Spectramax m5e fluorescent microplate reader

Insulin, leptin, LPS and IL-6 levels were estimated in serum collected after sacrifice.
Respective ELISA kits (insulin, leptin, IL-6 -MilliPlex Map Mouse Adipokine kit, Merck, Germany; LPS -E2214Mo, Bioassay Technology Laboratory, UK) were used as per the manufacturer's instructions. Colorimetric readings were taken using SpectraMax m5e fluorescent microplate reader (Molecular Devices, USA) or MAGPIX multiplex system (Merck, Germany).

Intestinal permeability tests were performed during the 11 th and 12 th weeks of the study. 600 mg/kg body weight Fluorescein isothiocyanate-dextran (average mol wt. 3,000-5,000, Sigma-Aldrich, Missouri, USA) in 0.9% saline was given to mice orally. Animals were subjected to hair removal and fluorescence imaging (IVIS Lumina Series III, Perkin Elmer, USA) of the abdominal region at 0 (before treatment), 30, 60, 90 and 120 min after treatment, under anesthesia (Isoflurane: induction at 4%, maintenance at 2.5-3%). Blood was collected before and 90min after treatment, and serum was separated by centrifugation at 8000rpm for 10min.
Fluorescence in serum was measured using excitation at 485nm and emission at 530nm (SpectraMax m5e fluorescent microplate reader, Molecular Devices, USA). After sacrifice, colon samples were stored in either 10% formalin (in PBS) or Carnoy's fixative (60% ethanol, 30% chloroform, 10% glacial acetic acid) for further processing. For paraffin embedding, tissues were prepared by serial dehydration in ethanol (25%, 50%, 70%, 90%, 100%, 2 h each) followed by xylene treatment (2h, twice). After embedding (in molten paraffin at 60°C, 2 h, twice) and microtomy blocks formation, 5µm thick sections were made.
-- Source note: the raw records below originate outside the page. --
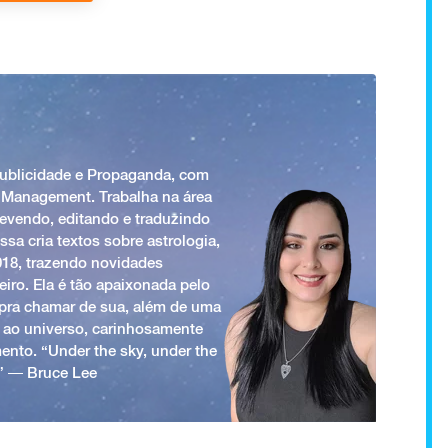
Publicidade e Propaganda, com
 Management. Trabalha na área
revendo, editando e traduzindo
ssa cria textos sobre astrologia,
018, trazendo novidades
iro. Ela é tão apaixonada pelo
a pra chamar de sua, além de uma
 ao universo, carinhosamente
ento. “Under the sky, under the
.” ― Bruce Lee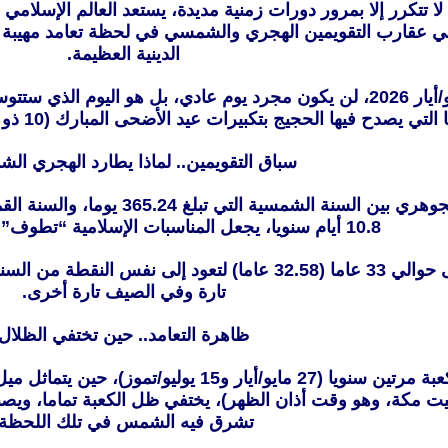
قي عقارب التقويمين الهجري والشمسي في لحظة تعامد مهيبة 
الدينية العظيمة.
ففي يوم الأربعاء، 27 مايو/أيار 2026، لن يكون مجرد يوم عادي، بل
ا الحجيج بتكبيرات عيد الأضحى المبارك (10 ذو الحجة 1447هـ) ويرفع فيها أذان الظهر في الحرم.
سباق التقويمين.. لماذا يطارد الهجري ا
10.8 أيام سنويا، يجعل المناسبات الإسلامية “تطوف” عبر فصول السنة.
وتحتاج السنة الهجرية إلى حوالي 33 عاما (32.58 عاما) ل
تارة وفي الصيف تارة أخرى.
ظاهرة التعامد.. حين تختفي الظلال
تتعامد الشمس فوق الكعبة مرتين سنويا (27 ما
12: ظهرا بتوقيت مكة، وهو وقت أذان الظهر)، يختفي ظل الكعبة تماما، 
تشرق فيه الشمس في تلك اللحظة.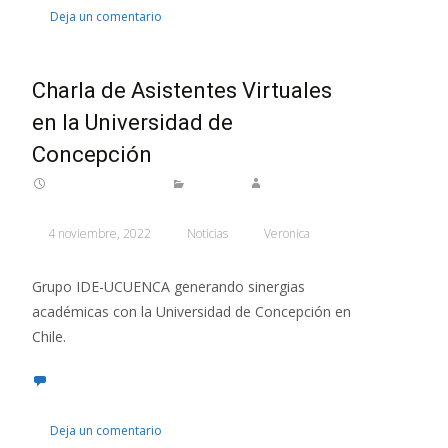
Deja un comentario
Charla de Asistentes Virtuales
en la Universidad de
Concepción
4 noviembre, 2022
Noticias
Veronica
Grupo IDE-UCUENCA generando sinergias
académicas con la Universidad de Concepción en
Chile.
Deja un comentario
HEK-293 cell line was procured from National Centre for Cell Science, Pune, India. Cells were maintained in DMEM (Lonza, Switzerland) containing 10% FBS (Lonza, Switzerland) and 1X
PenStrep (Thermo Fisher Scientific, USA) at 37°C, 5% CO2. All experiments were performed between passage numbers 25-35. Plasmid pVQ CMV NanoV1-2a-EGFP ferritin was purchased from Addgene, USA (Addgene plasmid #79649, deposited by Jeffrey Friedman) [26] (link). Cells were seeded in 96 well plates, and at 70-80% confluency, transfection was carried out using Lipofectamine 3000 Reagent (Thermo Fisher Scientific, USA), as per supplier's instructions (0.2µg DNA/well, 0.4µl transfection reagent/well). After 36-48h, transfection was verified by GFP visualization and TRPV1 activity (through Ca 2+ -influx measurement) was confirmed using capsaicin (50µM). Fura-2AM (Thermo Fisher Scientific, USA) fluorescent dye was used for intracellular Ca 2+ measurements. HEK cells were incubated in a medium containing 10µM Fura-2AM for 45min at 37°C. Then, media was removed and respective treatments were given (n=6-8 each). Immediately, the cells were subjected to fluorimetry (SpectraMax m5e fluorescent microplate reader, Molecular Devices, USA) at excitation 340 nm and 380 nm, emission at 510 nm, through 2 min at 20s intervals). F340/F380 ratio was interpreted as intracellular Ca 2+ levels.